**課題:** 裁判所基準についての文章を、一字も変えずに全文出力してください。

これらは、裁判所の考え方を踏襲したもので、裁判官や弁護士など交通事故に関わる法律の専門家が参考にしています。一般の書店では販売されていませんが、弁護士会で誰でも購入することができます。

 

かつては、東京地方裁判所民事交通部をはじめ、いくつかの裁判所で損害額算定基準を作成・公表していましたが、「司法が立法行為を行っているようで好ましくない」との配慮から、現在は、どの裁判所も損害額の算定基準を作成していません。
(参考:『新版 交通事故の法律相談』学陽書房)

裁判所基準を利用する上での3つの注意点

裁判所基準を用いると、被害者にとって適正な損害賠償額を算定することができます。交通事故の被害者は、本来、裁判所基準で損害賠償額を算定し、保険会社に請求すべきなのです。

 

その際、注意すべき点が3つあります。

**分析用資料:**
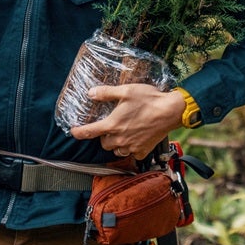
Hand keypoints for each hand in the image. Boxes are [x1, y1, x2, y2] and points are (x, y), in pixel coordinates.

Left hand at [68, 84, 183, 159]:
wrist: (170, 111)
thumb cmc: (149, 99)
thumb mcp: (126, 91)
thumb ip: (106, 93)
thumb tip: (90, 93)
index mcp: (112, 125)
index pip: (89, 132)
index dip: (78, 132)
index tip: (73, 132)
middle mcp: (119, 139)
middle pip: (103, 143)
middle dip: (104, 135)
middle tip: (111, 125)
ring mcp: (131, 147)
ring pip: (116, 150)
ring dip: (116, 143)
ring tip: (122, 133)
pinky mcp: (142, 151)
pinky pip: (131, 153)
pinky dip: (130, 148)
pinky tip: (135, 139)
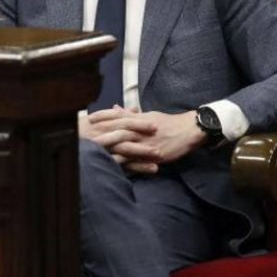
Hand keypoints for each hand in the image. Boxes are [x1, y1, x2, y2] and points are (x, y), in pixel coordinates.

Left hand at [87, 107, 206, 173]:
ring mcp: (147, 143)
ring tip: (94, 153)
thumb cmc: (169, 122)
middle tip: (86, 136)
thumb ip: (131, 114)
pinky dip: (126, 164)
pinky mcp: (154, 155)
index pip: (117, 116)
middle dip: (101, 134)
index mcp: (139, 120)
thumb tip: (114, 107)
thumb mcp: (149, 115)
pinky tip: (115, 168)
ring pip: (125, 146)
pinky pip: (137, 161)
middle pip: (117, 131)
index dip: (103, 116)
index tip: (89, 117)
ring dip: (110, 150)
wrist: (190, 130)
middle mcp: (141, 130)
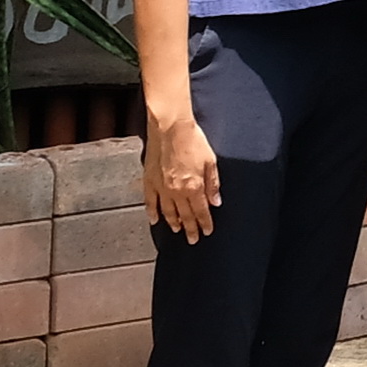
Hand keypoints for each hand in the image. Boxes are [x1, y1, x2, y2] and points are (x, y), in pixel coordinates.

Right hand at [145, 110, 221, 243]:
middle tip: (193, 239)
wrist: (170, 128)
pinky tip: (154, 220)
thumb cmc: (193, 140)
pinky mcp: (149, 180)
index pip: (201, 211)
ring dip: (173, 223)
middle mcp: (177, 191)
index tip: (207, 231)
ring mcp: (161, 187)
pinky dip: (152, 212)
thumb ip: (213, 184)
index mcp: (194, 186)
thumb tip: (216, 202)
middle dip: (190, 229)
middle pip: (185, 215)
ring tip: (177, 230)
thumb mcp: (211, 161)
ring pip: (168, 211)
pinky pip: (150, 201)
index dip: (204, 223)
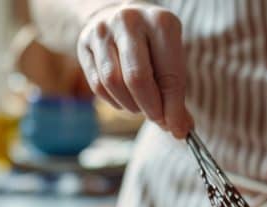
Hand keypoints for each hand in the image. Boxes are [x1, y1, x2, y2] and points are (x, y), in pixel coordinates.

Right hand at [76, 3, 192, 137]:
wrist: (121, 18)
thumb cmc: (154, 46)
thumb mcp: (172, 60)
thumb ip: (176, 94)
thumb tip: (181, 128)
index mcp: (161, 23)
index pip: (169, 75)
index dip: (173, 108)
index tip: (177, 128)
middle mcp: (130, 21)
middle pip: (137, 79)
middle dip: (151, 108)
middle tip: (158, 119)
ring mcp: (103, 30)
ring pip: (114, 83)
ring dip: (131, 106)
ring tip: (141, 106)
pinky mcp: (84, 43)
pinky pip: (98, 85)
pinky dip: (115, 101)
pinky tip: (125, 99)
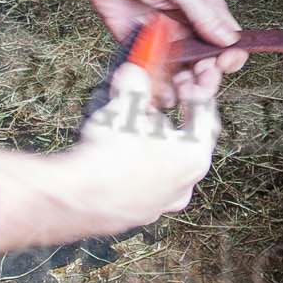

**課題への解答:**
これらは、裁判所の考え方を踏襲したもので、裁判官や弁護士など交通事故に関わる法律の専門家が参考にしています。一般の書店では販売されていませんが、弁護士会で誰でも購入することができます。

 

かつては、東京地方裁判所民事交通部をはじめ、いくつかの裁判所で損害額算定基準を作成・公表していましたが、「司法が立法行為を行っているようで好ましくない」との配慮から、現在は、どの裁判所も損害額の算定基準を作成していません。
(参考:『新版 交通事故の法律相談』学陽書房)

裁判所基準を利用する上での3つの注意点

裁判所基準を用いると、被害者にとって適正な損害賠償額を算定することができます。交通事故の被害者は、本来、裁判所基準で損害賠償額を算定し、保険会社に請求すべきなのです。

 

その際、注意すべき点が3つあります。